▼▼▼

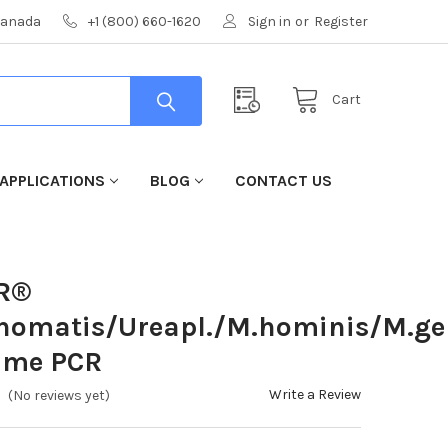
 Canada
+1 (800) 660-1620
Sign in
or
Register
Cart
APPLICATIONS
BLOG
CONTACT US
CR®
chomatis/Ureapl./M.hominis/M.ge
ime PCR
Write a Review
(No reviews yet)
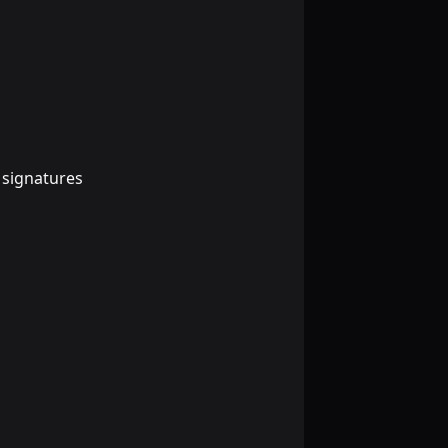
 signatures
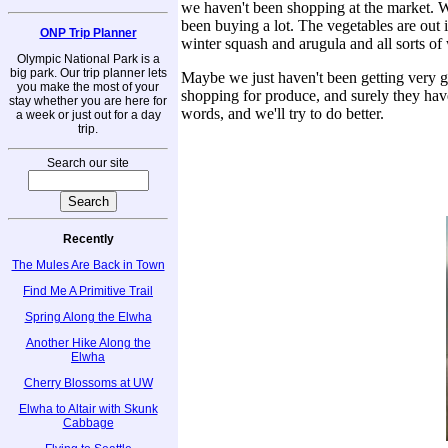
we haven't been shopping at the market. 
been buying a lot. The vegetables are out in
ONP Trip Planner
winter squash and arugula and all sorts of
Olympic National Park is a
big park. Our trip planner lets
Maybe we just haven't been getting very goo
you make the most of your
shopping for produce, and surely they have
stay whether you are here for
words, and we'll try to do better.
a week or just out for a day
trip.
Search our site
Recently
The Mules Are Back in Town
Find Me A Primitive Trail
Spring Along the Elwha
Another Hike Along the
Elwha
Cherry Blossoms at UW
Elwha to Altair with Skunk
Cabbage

▲▲▲
▼▼▼

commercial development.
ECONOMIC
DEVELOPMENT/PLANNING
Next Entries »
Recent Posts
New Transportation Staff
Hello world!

▲▲▲
▼▼▼

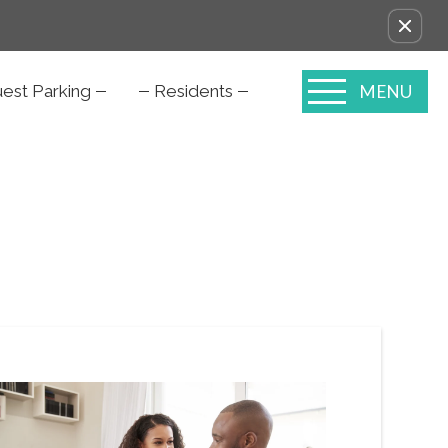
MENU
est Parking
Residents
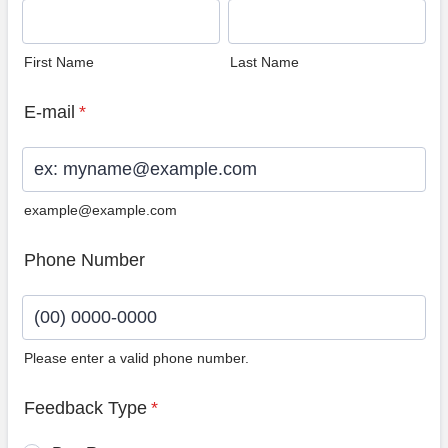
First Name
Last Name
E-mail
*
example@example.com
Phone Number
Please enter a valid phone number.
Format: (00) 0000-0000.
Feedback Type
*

▲▲▲

## To do
For the word "Along", say how many lines of the listing contain it; give the number alone.

## Result of this exercise
2